DECATUR, Texas — Wise Health System in Decatur is dangerously close to running out of bed space for COVID-10 patients and is asking for the community’s help to keep that from happening.
“We are begging for your help,” CEO Jason Wren wrote in an open letter to Wise County residents.
Wren urged residents to wear masks in public and socially distance wherever they go.
The letter came as the hospital staff treated 16 COVID-19 patients Wednesday, more than any other day during the pandemic. The hospital has been forced to expand the COVID-19 unit as a result.
“I wrote that letter to the community just because I had noticed that as we stop following those guidelines, we’re starting to see an increase in cases,” Wren told WFAA.
There are currently so many patients the hospital is having to turn down requests from facilities in Texas and Oklahoma that want to transfer patients here.
The hospital is also experiencing staffing shortages due to the recent surge in COVID-19 cases. Wren said these patients require enhanced care.
Wren says more COVID-19 patients means more doctors and nurses are dedicated to treating them, which takes those health care workers and resources away from patients dealing with other health problems.

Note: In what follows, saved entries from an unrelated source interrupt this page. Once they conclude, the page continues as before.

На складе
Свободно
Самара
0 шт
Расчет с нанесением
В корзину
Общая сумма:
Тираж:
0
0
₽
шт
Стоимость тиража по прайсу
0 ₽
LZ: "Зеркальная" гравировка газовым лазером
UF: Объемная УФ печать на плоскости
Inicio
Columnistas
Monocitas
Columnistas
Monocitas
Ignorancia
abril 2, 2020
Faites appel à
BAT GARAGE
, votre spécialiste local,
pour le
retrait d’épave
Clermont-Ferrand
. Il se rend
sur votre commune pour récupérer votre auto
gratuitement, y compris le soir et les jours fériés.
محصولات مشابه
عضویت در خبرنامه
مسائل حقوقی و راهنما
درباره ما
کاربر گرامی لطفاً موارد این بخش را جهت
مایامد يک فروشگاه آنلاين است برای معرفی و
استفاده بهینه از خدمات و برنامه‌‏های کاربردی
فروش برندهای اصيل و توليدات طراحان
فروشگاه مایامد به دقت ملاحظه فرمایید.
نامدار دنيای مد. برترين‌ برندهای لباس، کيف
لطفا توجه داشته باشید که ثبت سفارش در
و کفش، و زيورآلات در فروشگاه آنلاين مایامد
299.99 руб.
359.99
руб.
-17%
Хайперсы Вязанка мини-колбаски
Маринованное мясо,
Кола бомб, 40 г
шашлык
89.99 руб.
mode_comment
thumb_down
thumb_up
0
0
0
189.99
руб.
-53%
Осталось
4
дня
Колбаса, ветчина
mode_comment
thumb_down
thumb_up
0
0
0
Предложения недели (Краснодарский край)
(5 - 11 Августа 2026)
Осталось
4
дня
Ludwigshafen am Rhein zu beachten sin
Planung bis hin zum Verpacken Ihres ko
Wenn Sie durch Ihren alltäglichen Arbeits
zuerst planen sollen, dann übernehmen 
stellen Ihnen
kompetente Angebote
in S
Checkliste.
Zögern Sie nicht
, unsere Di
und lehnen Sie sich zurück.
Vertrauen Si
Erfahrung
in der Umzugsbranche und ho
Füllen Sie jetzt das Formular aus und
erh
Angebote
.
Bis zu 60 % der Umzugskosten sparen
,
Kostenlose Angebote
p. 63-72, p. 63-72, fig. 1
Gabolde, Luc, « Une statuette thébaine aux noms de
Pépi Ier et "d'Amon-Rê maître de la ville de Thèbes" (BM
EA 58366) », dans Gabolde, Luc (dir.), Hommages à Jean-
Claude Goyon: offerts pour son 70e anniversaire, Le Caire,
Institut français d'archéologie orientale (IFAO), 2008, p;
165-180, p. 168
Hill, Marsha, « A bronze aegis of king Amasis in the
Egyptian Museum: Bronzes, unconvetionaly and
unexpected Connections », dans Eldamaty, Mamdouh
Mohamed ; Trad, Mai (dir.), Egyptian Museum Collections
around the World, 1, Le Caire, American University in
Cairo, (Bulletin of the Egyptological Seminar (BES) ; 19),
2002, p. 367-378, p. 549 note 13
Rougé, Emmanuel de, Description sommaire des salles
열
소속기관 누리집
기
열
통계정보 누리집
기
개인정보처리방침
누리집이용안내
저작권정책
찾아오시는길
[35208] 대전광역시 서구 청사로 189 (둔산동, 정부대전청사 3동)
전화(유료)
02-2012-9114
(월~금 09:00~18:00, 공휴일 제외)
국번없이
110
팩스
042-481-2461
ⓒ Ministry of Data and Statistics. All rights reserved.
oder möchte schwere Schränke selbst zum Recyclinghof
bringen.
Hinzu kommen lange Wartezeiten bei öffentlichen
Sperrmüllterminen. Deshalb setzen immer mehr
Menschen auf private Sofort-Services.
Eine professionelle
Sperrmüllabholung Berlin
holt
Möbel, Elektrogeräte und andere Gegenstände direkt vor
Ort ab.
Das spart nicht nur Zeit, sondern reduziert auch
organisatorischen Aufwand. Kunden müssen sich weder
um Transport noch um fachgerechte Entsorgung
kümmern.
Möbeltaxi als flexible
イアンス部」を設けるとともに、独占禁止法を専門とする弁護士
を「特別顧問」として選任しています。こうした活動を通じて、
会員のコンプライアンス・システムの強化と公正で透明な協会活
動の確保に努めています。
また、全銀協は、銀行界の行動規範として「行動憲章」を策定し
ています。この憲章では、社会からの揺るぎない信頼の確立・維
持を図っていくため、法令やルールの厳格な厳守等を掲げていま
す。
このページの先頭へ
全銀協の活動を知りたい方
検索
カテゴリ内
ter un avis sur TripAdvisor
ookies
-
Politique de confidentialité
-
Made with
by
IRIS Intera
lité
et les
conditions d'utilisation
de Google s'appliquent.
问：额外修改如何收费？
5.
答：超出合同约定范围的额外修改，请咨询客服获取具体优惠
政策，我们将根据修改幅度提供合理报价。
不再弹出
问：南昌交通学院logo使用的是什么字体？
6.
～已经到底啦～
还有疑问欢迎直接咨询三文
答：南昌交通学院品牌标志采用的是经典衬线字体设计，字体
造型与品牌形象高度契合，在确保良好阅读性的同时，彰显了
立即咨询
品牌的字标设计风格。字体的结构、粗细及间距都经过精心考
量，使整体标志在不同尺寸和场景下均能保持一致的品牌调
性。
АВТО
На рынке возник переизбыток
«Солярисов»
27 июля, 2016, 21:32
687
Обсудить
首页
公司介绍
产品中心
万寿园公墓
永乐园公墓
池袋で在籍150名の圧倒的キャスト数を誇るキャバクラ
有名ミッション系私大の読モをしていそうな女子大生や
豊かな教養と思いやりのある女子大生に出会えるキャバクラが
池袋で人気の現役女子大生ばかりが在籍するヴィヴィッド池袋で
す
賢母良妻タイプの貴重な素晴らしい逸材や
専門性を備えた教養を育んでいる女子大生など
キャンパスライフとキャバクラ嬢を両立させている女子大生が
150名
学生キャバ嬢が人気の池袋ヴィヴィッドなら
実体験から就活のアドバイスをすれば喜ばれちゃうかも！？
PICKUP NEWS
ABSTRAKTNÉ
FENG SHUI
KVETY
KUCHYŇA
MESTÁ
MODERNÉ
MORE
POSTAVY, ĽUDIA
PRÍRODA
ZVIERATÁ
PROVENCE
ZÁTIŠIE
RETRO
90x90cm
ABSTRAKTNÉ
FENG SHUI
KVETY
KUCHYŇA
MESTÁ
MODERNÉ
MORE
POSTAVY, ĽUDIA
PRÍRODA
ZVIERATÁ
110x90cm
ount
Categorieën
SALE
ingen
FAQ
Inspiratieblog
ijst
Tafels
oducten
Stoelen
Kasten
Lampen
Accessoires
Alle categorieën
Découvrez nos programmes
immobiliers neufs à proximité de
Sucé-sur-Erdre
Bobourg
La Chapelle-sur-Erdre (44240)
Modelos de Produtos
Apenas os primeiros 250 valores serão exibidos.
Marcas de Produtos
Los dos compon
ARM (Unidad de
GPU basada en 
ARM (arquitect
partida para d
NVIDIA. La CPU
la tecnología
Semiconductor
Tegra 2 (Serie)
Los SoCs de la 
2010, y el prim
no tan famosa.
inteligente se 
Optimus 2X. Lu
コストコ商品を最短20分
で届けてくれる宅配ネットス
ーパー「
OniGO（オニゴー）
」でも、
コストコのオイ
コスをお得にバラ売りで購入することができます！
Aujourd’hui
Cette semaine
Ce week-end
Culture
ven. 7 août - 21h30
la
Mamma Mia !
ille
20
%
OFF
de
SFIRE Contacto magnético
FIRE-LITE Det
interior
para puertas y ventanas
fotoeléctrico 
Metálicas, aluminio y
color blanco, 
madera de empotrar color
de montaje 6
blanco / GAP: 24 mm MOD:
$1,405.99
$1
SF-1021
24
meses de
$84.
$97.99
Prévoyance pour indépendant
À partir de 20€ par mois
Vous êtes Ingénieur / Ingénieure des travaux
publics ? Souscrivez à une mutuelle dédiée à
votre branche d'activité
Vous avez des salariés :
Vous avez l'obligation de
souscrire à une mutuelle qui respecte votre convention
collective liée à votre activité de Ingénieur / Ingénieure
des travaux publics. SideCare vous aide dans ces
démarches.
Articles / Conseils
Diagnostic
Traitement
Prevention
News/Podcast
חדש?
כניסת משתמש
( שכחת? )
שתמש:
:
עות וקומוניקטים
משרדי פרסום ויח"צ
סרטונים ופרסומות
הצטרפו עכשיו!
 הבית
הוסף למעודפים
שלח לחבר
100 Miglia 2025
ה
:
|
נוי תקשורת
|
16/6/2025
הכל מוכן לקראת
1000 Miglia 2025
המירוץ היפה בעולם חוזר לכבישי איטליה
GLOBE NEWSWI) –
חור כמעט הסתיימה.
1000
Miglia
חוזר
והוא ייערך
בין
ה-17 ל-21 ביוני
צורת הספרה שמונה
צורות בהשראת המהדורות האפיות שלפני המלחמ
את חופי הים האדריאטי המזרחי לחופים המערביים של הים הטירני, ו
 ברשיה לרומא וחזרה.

“What we’re trying to do is get ahead of it and make sure that we don’t get to a point where we don’t have those beds and we don’t have enough staff to be able to take care of them because we’re heading in that direction right now,” Wren said.
In the letter, Wren also reminded the community that the beginning of flu season is a concern for hospital capacity going forward.
The rise in hospitalizations comes five days after Wise County reported 32 active cases October 9, according to the office of emergency management. That figure more than twice as many as the 15 reported September 29th.
“That data does not tell us how people are going to be affected by the virus,” said Cody Powell, emergency management coordinator.
The daily active cases have since gone down to 26, which is a good sign. Powell encourages families here, to follow the same safety guidelines they’ve been hearing about for months.
“It’s also something that people have heard a lot,” Powell said. “In some ways are tired of hearing about, but that doesn’t make it any less good advice.”
In the letter, Wren said he's not trying to scare people but rather bring awareness to the surge in cases and hospitalizations.
"My intent, therefore, is to provide you with a clearer picture of the reality your closest healthcare facility and others in the state are facing and ask everyone to please consider doing your part to help us."